**Dataset entries:**

····················

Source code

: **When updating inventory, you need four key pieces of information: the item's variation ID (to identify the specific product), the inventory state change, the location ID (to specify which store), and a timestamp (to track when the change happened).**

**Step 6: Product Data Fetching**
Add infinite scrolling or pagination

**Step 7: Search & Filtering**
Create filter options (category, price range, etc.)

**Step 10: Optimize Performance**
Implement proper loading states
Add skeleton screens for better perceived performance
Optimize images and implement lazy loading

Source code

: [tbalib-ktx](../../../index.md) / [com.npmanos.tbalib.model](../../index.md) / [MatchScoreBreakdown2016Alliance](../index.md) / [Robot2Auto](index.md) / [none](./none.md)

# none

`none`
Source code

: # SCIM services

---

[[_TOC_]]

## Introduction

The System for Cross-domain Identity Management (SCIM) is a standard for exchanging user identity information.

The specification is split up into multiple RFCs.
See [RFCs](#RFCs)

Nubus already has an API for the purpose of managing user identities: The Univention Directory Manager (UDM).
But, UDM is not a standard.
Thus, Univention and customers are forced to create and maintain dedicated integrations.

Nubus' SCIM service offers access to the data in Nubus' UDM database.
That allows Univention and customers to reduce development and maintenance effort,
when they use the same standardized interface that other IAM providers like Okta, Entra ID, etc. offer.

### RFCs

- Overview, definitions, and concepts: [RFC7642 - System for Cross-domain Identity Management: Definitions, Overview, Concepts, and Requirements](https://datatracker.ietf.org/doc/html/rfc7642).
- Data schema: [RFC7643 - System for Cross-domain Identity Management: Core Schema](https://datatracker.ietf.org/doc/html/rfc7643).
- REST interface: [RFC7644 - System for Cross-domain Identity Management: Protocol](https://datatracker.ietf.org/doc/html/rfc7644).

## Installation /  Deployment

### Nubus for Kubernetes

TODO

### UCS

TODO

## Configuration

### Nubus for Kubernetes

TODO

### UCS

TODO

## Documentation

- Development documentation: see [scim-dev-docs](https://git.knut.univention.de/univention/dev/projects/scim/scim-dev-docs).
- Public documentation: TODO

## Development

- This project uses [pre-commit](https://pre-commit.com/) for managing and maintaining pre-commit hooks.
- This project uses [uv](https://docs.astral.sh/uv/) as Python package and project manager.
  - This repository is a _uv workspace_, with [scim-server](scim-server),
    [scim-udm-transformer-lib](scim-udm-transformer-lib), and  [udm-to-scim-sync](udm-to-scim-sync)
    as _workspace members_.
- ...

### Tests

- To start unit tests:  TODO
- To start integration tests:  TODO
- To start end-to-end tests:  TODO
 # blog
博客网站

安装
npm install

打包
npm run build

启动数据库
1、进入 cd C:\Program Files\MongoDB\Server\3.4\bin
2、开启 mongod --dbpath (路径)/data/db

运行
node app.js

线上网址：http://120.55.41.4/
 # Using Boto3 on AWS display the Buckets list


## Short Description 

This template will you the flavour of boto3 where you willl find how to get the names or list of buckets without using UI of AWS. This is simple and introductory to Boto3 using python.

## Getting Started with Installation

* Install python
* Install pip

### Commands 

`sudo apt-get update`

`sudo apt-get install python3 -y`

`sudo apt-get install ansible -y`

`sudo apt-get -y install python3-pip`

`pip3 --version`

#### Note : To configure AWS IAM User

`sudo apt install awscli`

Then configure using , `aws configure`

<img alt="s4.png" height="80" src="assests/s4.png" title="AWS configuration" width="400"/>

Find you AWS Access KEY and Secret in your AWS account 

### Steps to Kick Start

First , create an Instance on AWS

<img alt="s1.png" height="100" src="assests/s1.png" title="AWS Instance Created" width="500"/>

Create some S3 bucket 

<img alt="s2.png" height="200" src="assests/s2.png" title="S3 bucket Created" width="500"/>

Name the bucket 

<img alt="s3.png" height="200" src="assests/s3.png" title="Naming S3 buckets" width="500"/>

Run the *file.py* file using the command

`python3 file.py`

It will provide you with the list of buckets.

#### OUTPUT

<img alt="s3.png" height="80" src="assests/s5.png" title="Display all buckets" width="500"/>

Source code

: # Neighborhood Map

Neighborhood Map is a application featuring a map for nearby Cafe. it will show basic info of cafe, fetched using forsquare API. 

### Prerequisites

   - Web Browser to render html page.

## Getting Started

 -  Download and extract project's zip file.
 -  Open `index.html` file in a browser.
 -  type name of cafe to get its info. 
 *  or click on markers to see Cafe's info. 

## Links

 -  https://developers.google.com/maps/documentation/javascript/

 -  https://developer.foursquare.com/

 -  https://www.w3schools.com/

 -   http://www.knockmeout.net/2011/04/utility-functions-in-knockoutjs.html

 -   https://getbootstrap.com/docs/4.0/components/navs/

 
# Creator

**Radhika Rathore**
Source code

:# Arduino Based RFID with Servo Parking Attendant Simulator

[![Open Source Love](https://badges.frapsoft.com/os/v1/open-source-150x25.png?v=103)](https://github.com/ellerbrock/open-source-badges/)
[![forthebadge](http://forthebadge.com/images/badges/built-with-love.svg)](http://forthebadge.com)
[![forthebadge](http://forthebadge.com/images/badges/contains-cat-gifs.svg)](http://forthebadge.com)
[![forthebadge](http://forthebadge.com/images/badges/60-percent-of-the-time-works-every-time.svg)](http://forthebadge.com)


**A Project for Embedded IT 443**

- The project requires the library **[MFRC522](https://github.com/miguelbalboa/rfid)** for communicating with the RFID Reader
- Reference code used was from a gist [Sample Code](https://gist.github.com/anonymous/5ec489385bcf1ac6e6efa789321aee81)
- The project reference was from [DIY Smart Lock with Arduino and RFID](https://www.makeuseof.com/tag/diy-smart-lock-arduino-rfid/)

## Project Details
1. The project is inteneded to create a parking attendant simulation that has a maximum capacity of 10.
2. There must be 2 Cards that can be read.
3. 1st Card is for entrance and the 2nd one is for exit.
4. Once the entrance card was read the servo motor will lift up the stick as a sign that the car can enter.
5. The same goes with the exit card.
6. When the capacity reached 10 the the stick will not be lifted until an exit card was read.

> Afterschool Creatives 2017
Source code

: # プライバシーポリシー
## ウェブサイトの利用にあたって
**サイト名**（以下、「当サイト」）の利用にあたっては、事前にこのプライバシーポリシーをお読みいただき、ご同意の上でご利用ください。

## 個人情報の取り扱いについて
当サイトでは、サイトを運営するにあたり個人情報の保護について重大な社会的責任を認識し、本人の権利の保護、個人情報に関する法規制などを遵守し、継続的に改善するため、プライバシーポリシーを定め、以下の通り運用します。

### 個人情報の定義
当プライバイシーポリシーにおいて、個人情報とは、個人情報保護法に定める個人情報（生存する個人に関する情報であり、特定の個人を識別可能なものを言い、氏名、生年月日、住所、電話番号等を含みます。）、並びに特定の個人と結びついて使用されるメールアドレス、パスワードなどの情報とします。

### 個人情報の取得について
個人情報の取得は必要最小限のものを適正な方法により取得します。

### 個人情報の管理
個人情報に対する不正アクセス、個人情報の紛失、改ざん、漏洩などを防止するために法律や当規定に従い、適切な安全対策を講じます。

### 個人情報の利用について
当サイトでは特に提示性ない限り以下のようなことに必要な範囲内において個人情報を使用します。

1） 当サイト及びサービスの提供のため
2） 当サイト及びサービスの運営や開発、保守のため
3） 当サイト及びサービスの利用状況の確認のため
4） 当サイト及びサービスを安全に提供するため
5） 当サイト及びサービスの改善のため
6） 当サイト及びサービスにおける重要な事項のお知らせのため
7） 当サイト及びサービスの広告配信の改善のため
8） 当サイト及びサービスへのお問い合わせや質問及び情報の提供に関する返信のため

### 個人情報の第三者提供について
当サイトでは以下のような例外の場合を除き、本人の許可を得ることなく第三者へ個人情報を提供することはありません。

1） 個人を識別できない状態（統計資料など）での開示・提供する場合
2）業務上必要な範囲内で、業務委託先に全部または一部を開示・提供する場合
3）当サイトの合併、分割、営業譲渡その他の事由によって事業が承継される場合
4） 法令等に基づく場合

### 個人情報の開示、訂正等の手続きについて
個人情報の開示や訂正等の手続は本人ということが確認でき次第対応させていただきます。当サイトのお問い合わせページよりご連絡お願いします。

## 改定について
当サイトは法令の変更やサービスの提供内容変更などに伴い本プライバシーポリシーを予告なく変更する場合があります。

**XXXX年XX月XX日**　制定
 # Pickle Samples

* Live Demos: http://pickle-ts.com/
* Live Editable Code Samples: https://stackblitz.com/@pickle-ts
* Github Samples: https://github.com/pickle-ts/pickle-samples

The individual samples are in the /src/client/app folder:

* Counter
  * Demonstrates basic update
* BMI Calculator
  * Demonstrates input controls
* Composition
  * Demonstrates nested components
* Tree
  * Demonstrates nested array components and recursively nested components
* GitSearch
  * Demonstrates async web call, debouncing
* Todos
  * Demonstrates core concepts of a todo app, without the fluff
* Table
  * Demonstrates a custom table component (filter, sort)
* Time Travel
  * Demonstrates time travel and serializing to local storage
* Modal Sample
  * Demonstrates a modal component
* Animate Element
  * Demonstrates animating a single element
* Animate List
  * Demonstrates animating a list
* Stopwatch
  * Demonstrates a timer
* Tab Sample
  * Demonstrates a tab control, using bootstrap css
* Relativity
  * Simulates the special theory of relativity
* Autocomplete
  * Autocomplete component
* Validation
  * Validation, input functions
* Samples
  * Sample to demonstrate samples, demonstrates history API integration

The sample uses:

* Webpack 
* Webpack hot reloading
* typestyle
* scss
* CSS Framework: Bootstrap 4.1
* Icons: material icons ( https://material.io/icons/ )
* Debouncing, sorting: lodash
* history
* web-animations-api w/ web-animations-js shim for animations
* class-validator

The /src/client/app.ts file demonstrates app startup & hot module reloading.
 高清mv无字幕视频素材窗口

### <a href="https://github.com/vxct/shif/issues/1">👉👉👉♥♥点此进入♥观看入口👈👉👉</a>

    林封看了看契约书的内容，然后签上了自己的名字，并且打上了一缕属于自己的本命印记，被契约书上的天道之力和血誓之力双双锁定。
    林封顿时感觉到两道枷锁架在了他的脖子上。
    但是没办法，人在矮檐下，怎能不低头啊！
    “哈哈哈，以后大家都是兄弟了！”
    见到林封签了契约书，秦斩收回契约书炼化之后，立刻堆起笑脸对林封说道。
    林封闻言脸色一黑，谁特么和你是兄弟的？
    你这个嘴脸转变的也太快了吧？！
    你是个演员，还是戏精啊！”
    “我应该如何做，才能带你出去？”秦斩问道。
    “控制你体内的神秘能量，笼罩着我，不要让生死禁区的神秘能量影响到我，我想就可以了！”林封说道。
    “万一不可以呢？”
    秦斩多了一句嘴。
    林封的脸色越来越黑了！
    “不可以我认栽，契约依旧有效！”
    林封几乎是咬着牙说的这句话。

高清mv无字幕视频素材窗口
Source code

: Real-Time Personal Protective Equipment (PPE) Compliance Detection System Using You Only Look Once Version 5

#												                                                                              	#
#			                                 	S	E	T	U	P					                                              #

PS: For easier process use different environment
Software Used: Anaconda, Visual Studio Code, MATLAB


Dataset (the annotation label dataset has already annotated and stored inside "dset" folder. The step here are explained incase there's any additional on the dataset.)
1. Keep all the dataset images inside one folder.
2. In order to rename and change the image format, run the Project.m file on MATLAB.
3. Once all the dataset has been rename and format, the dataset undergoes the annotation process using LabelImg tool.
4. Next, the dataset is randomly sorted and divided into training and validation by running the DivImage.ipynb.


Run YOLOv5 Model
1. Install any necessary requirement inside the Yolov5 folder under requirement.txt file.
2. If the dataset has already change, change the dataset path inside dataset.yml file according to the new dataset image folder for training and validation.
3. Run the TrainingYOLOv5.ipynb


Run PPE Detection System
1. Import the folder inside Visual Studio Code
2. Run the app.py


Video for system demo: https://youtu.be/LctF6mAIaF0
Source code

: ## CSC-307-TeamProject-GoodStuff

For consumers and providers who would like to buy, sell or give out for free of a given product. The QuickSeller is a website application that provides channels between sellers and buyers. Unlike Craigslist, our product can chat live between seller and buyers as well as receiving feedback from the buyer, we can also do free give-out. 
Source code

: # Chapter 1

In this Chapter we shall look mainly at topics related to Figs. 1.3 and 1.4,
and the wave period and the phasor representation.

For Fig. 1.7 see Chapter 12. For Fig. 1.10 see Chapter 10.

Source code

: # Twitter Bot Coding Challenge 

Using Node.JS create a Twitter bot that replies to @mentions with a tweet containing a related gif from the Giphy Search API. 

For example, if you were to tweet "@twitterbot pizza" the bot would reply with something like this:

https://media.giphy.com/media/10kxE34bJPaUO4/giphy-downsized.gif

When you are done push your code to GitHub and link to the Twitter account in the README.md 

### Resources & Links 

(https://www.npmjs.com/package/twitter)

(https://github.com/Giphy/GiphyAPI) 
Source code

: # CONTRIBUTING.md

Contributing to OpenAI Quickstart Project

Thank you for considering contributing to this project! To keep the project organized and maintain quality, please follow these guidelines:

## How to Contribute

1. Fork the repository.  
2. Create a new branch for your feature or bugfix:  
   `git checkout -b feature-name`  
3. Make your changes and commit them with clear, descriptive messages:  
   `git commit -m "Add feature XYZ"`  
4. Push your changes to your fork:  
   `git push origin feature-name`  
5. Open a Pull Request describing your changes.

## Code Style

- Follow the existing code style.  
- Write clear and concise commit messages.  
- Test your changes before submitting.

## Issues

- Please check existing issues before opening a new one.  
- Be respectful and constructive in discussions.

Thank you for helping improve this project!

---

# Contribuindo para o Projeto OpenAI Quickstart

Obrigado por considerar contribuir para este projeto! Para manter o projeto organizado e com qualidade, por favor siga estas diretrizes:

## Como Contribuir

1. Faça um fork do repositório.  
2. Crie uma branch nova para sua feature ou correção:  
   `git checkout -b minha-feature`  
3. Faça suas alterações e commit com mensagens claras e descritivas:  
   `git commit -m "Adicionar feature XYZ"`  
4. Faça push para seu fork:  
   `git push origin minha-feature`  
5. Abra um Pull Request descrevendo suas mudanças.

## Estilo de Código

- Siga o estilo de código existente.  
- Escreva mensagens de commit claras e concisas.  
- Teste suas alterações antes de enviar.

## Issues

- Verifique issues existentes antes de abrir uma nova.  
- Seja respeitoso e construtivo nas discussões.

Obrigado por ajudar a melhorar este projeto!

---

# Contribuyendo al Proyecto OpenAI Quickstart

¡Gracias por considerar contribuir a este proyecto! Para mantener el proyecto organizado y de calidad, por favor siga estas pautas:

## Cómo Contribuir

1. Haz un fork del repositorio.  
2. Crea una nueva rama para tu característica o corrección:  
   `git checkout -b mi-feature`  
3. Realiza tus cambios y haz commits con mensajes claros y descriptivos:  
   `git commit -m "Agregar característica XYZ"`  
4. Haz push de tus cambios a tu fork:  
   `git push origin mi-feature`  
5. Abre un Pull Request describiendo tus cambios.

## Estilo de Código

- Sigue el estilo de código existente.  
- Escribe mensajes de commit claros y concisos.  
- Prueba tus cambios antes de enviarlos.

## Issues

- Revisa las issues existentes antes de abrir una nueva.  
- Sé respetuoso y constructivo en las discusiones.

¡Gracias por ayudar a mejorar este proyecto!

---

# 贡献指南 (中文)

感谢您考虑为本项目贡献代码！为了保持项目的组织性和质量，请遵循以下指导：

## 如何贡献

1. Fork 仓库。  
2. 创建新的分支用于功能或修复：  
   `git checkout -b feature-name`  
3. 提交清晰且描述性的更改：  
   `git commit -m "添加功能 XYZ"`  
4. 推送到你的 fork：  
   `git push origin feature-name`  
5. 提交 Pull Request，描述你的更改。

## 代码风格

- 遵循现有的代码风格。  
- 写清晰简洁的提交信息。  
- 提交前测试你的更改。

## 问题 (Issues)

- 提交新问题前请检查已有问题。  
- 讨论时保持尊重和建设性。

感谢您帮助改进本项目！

····················

**Work task:** Take everything in the material from the line containing "Dataset (the annotation" down to the line containing "3. Once all", and change "folder" to "directory" throughout. Leave everything else unchanged.

**Solution for this task:**
Dataset (the annotation label dataset has already annotated and stored inside "dset" directory. The step here are explained incase there's any additional on the dataset.)
1. Keep all the dataset images inside one directory.
2. In order to rename and change the image format, run the Project.m file on MATLAB.
3. Once all the dataset has been rename and format, the dataset undergoes the annotation process using LabelImg tool.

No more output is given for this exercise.